At the end of that talk, he recalls the story of Carsdirect, of giving the founder a small budget and 90 days to prove there's a business. In other words, to find out whether anyone would buy a car from this site, without talking to the dealer. Turns out that once they got the web site up, in the first day four people did just that - buy a car. They would have to go and buy them from local dealers themselves and deliver the cars to their first four customers. However, what was NOT important to proving the business opportunity was whether they would be able to form a dealer relationship with auto makers, figure out the logistics of car delivery up front, and so forth. For the four first customers, it was enough to drive the cars from the dealer's lot up to their driveway one at a time, by the founder!

This is the MVP - the minimum viable proof of business. The front-end of a business is where value is delivered. Sometimes you can prove that with just by showing Photoshop images of the service to prospective customers. Sometimes you need to have a prototype site up that looks and feels like a real business. What you will not need is to figure out the supporting processes, back-end business logic, and a whole partner value network to prove business potential. Sure, those are things that you will need to figure out to turn a profit - but without the front-end facing the customers and acquiring sales, there's no revenue, there's no business, and there's no chance of profit, never mind how wonderful your back-end would be.
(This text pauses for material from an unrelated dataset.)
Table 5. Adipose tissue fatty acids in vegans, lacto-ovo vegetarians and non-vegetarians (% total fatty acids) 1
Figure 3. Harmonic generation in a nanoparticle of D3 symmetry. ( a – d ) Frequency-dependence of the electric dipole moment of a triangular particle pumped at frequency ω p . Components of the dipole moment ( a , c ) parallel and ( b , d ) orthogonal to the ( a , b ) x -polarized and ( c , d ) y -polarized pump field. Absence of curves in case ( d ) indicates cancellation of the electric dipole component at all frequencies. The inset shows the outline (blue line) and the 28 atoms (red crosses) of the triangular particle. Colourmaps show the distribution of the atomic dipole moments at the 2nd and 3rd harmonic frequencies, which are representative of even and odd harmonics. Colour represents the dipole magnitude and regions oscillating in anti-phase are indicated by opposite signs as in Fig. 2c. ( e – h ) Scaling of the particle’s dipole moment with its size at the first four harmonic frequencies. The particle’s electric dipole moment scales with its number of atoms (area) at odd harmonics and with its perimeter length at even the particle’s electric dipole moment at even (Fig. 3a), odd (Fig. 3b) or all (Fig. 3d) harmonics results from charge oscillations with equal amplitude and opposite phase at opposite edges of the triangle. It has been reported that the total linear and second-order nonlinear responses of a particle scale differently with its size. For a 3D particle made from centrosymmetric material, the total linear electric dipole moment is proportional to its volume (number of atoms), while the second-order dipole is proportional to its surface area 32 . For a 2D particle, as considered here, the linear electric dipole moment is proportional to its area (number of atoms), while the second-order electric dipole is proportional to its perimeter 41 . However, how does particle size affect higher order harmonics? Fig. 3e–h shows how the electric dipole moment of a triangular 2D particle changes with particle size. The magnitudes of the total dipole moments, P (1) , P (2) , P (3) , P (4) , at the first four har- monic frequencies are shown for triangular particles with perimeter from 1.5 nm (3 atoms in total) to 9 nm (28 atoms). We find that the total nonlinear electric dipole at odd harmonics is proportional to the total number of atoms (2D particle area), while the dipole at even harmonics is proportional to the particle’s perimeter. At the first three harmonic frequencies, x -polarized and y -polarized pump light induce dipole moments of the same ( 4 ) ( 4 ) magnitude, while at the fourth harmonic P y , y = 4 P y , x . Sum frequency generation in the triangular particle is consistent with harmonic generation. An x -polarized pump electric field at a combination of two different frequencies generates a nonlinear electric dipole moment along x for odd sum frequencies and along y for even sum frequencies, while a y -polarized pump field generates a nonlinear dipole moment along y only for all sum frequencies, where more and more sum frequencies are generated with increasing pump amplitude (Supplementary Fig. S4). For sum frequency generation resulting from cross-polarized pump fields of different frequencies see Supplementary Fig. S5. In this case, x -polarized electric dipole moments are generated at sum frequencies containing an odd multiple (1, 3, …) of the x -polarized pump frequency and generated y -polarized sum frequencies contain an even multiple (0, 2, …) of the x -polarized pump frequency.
Looking back, I'm not sure I knew this back in the days. I was lucky to have people around me who did. Today, I still see a lot of people thinking of future businesses worry about the back-end processes before they've figured out whether there is a front-end business. Tackle the front-end first. Sometimes Eric Ries's "spend $100 on Google AdWords and see if you get any clicks" is enough to do that, sometimes you do need a web site resembling a real service. Do not waste your precious runway building out something to support even the first 10 customers through the entire product delivery before you have one customer, though! If you get even one customer, you're learning a ton about how your next product version is not what you though it would be.